Deputy is a free open source Java tool licensed under the BSD license.

It supports the creation and maintainance of complex Maven 1.x projects which are assembled from other Maven projects.

To do so it tracks down the dependencies defined in a Maven project.xml file and resolves them recursively. It comes up with the recursive hull of all indirect dependencies that can be reached when parsing the project object models of dependencies and dependencies thereof recursively. Considering the fact that artifacts a project depends on are usually available in several versions and that different dependees likely use different versions it is unavoidable that version conflicts arise in the computation of all indirect dependencies. Deputy uses a configurable default strategy plus further optional user-definable rules to decide which version to take in each conflict. The default strategies available are suited to keep up with the latest versions of projects easily.
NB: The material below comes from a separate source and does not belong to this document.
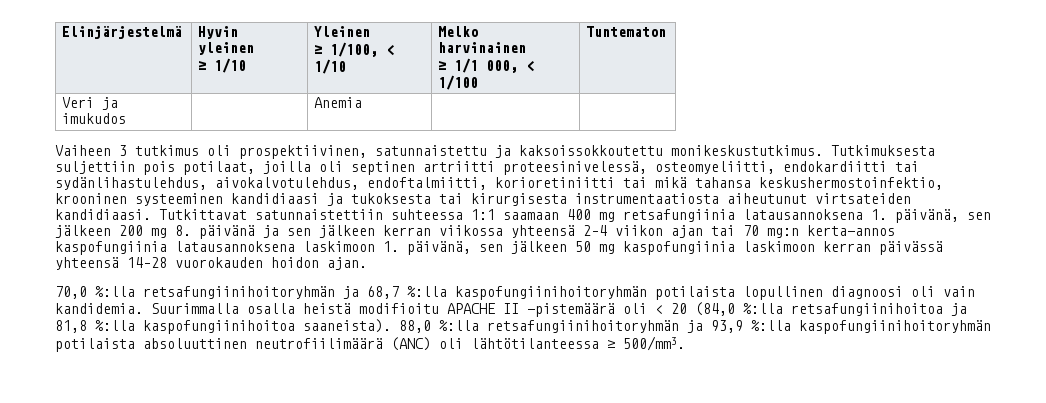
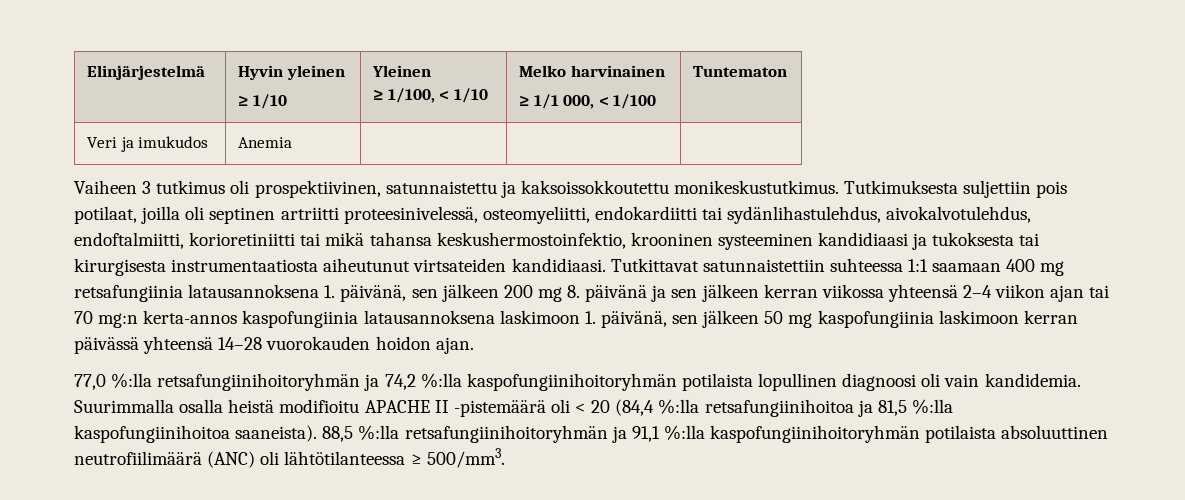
[314,97,363,108] | Anemia -> [238,137,293,148] Anemia |
[55,286,399,299] 70,0 %:lla retsafungiinihoitoryhmän ja 68,7 -> [74,373,416,391] 77,0 %:lla retsafungiinihoitoryhmän ja 74,2
[695,302,735,316] (84,0 -> [615,399,655,416] (84,4
[55,320,87,333] 81,8 -> [877,400,907,416] 81,5
[399,320,743,333] 88,0 %:lla retsafungiinihoitoryhmän ja 93,9 -> [322,425,660,443] 88,5 %:lla retsafungiinihoitoryhmän ja 91,1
The latter makes Deputy also a good tool to update simple project.xml files that don't hold the indirect dependencies explicitly.

The necessity of using a tool like Deputy comes when using Maven to develop and manage a large array of software components that need to be assembled to full applications in a separate step and area. Suppose each software component is defined as a Maven project. Quite naturally, it will list all its compile-time dependencies to other components in the dependencies section of the project file. However, since the component is not really interested in how the dependency components themselves depend on other components in turn, it will best avoid to list those indirect dependencies in the Maven file as well. Having access to the direct dependencies is enough to build the component. Defining the dependencies of a dependency component is the job of the Maven project file of that dependency component.
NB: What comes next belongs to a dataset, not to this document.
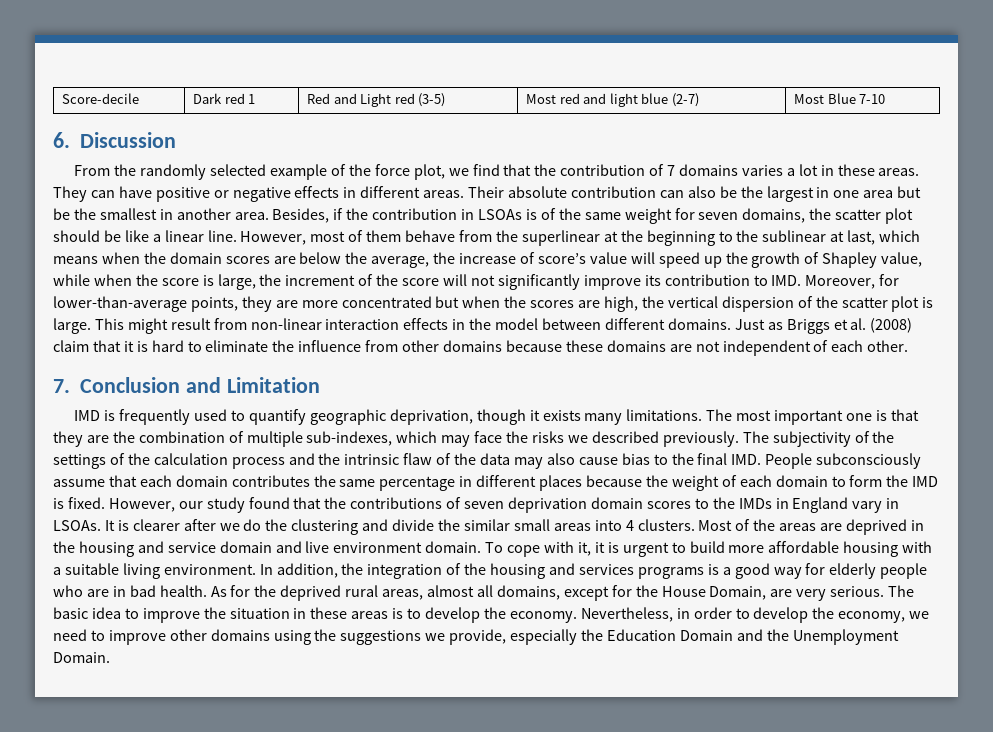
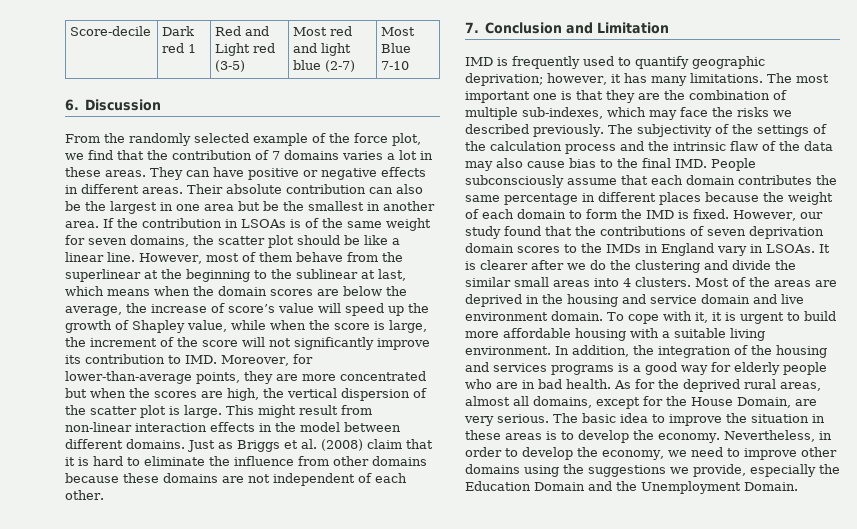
[272,208,344,223] Besides, if -> [103,218,114,228] If
[389,409,581,425] deprivation, though it exists -> [465,73,647,86] deprivation; however, it has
The situation is different when it comes to building an assembly, i. e. a bunch of components that interact to render a full-fledged application. The assembler of such an application picks a couple of components which he wants to see being part of the application because of their features. These components are top level components from the point of view of the assembler. Additionally, the assembly must be completed by all the components the chosen top level components directly or indirectly depend upon at run-time. This is where Deputy comes into play. It finds all those indirect dependencies by recursing over all project object model files in the Maven repositories that can be reached when following the dependencies in each of these files. It starts out with the top level dependencies and stops at dependencies which have no dependencies themselves anymore. As mentioned, version conflicts are decided by Deputy on the fly using rules. Deputy doesn't guarantee by this process, of course, that the selected versions behave well when being executed in concert. However, if the assembler discovers an incompatibility in the assembled versions (by compiling all the sources of all the assembled components together or by run-time testing, for example), he can adjust the version choices by re-configuring the rules and then repeat the recursion.

It is well possible to mix components and assemblies in the dependency graph as desired. In other words, Deputy doesn't force you to define assemblies only on top of components but an assembly may also depend on assemblies, which may depend on other components and assemblies, and so on. If an assembly occurs as a dependency during the recursion, Deputy simply views it as a component by ignoring the indirect dependencies listed in the project.xml. Having said that, it is only true if the assembly is not just a container but also delivers an (artifical) artifact representing itself because it will appear as a dependency itself in the dependant project which must be processable by Maven as any other.